Quick answer: Unit tests verify that individual pieces of code work correctly in isolation, automatically; playtesting evaluates whether the whole game is fun and works for real players. One checks code correctness, the other the human experience.

Unit tests and playtesting both help quality, but they operate at completely different levels, code versus experience. Confusing them, or thinking one replaces the other, leaves real gaps. Here's the comparison.

What Unit Tests Verify

Unit tests are automated checks that verify individual pieces of code, a function, a calculation, a system, work correctly in isolation. They run fast and cheaply on every build, catching regressions in deterministic logic: does this damage formula compute right, does the save system round-trip correctly. Unit tests verify code correctness at a granular level.

Their strength is catching logic regressions automatically and early. But unit tests verify code in isolation, not whether the whole game works or is fun, a game can have perfectly passing unit tests and still be unplayable or boring, because that's beyond what a unit test measures.

What Playtesting Evaluates

Playtesting puts the whole game in front of real players to evaluate the experience: is it fun, clear, well-paced, understandable. It's about the human experience of playing, things no unit test can assess, watching players reveals confusion, frustration, and whether the game actually works as an experience.

Playtesting catches what unit tests can't: emergent problems, design failures, and the feel of the game. Bugnet's in-game feedback can capture some playtest input. Playtesting evaluates the game as players experience it, the whole, not the parts in isolation.

Why They're Not Substitutes

They operate at opposite levels, code correctness (unit tests) versus human experience (playtesting), so neither substitutes for the other. Passing unit tests doesn't mean the game is fun; successful playtesting doesn't mean the code is free of subtle logic bugs. You need both for their respective coverage.

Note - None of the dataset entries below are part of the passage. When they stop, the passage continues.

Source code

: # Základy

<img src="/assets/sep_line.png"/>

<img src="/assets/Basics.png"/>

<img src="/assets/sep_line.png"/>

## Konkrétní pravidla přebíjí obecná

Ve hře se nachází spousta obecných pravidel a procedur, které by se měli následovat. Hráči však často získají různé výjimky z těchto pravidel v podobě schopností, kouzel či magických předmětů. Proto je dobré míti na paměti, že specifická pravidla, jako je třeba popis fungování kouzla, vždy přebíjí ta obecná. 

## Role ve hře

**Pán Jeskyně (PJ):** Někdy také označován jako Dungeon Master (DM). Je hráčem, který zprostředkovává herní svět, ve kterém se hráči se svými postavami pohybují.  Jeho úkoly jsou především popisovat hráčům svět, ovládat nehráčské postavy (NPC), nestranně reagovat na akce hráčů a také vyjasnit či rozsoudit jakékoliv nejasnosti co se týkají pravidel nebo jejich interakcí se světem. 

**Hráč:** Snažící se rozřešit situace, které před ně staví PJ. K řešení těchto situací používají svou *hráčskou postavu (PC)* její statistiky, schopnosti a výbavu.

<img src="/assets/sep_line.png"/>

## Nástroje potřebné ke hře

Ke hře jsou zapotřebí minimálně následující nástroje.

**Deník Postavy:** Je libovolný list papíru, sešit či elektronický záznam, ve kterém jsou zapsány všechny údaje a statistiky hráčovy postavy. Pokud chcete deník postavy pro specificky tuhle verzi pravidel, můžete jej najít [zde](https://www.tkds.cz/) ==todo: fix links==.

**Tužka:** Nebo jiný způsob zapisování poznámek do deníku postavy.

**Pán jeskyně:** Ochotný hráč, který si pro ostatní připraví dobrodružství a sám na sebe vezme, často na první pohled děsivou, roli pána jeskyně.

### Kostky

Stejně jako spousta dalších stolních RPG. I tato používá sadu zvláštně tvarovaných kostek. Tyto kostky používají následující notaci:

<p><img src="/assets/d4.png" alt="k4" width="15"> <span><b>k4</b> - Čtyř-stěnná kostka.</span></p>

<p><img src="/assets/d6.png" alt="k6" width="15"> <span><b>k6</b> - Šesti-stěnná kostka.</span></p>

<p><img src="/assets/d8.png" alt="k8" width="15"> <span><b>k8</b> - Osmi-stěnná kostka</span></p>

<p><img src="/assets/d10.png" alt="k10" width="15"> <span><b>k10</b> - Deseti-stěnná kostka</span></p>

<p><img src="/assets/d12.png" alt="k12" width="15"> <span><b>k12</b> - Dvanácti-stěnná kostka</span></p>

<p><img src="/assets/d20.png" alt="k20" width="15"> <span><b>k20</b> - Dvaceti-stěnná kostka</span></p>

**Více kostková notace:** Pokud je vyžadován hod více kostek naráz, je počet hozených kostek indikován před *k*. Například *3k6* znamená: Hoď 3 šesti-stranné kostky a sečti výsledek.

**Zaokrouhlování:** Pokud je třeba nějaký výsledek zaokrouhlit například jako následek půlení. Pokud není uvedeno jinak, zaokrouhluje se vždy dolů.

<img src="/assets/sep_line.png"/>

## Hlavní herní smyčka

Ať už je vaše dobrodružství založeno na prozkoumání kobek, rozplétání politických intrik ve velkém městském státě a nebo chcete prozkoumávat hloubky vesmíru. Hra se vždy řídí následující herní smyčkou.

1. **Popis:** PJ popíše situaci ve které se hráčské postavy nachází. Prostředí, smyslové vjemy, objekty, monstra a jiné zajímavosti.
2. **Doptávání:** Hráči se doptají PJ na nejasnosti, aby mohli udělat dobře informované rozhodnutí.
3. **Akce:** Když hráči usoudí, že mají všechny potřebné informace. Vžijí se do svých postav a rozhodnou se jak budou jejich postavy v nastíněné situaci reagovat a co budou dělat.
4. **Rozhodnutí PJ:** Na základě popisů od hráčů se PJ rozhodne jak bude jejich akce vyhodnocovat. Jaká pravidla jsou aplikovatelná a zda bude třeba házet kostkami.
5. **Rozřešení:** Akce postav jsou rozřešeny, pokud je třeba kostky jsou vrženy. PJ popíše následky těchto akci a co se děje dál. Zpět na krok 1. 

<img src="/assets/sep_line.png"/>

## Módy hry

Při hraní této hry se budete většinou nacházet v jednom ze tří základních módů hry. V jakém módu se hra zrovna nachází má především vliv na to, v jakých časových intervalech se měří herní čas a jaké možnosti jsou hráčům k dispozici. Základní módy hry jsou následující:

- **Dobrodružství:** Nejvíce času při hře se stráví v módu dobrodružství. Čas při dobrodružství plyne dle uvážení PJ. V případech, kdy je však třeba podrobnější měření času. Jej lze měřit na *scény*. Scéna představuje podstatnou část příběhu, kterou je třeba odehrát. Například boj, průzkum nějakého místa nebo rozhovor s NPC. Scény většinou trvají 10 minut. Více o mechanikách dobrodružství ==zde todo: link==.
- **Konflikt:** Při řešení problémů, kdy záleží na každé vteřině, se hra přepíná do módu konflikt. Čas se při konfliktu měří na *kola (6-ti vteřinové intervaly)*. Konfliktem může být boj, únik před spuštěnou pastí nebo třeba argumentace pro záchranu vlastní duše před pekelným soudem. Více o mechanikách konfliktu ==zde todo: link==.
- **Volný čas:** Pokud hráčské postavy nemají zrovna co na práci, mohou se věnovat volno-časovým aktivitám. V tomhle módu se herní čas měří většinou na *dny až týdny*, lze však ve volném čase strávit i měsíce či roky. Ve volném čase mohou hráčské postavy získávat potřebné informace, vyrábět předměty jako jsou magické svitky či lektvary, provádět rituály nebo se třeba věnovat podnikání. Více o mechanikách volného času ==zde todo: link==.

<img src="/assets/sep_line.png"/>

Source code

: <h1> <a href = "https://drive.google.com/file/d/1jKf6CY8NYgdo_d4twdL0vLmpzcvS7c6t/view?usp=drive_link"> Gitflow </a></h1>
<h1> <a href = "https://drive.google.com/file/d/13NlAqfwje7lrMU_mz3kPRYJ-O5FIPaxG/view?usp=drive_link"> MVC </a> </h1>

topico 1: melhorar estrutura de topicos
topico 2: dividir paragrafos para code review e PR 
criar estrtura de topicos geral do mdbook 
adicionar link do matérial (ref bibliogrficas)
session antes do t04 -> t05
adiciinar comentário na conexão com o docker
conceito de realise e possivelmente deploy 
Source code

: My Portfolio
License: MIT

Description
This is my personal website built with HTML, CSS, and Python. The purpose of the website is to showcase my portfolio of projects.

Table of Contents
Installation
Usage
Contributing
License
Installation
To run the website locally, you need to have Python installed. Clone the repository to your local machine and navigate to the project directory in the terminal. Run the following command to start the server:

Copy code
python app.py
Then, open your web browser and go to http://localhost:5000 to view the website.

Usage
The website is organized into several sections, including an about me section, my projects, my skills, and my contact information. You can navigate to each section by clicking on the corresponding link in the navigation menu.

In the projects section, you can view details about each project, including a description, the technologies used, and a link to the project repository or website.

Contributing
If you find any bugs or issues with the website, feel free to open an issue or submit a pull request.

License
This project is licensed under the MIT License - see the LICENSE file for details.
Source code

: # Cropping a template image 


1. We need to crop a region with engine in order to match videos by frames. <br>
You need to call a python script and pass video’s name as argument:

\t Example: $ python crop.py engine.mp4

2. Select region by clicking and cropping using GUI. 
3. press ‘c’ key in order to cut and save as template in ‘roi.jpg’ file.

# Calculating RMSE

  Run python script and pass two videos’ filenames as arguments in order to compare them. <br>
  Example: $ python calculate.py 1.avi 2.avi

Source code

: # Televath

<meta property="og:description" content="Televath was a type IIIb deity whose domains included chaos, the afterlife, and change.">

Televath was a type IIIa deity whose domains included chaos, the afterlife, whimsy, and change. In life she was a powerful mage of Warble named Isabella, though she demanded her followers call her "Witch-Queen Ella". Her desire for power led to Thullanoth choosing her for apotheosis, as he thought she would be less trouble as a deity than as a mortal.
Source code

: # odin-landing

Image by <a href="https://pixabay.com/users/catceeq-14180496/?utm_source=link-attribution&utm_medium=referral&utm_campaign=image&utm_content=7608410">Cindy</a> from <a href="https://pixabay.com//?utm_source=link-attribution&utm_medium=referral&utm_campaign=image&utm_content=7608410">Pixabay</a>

Bugnet captures field issues that complement both. So use unit tests to verify your code's correctness automatically and early, and playtesting to evaluate whether the game works and delights as an experience, recognizing they're complementary tools at different levels, not alternatives, since a great game needs correct code and a great experience.

Unit tests verify code correctness in isolation (automated, granular); playtesting evaluates whether the whole game is fun and works for real players. Different levels, code versus experience, so you need both.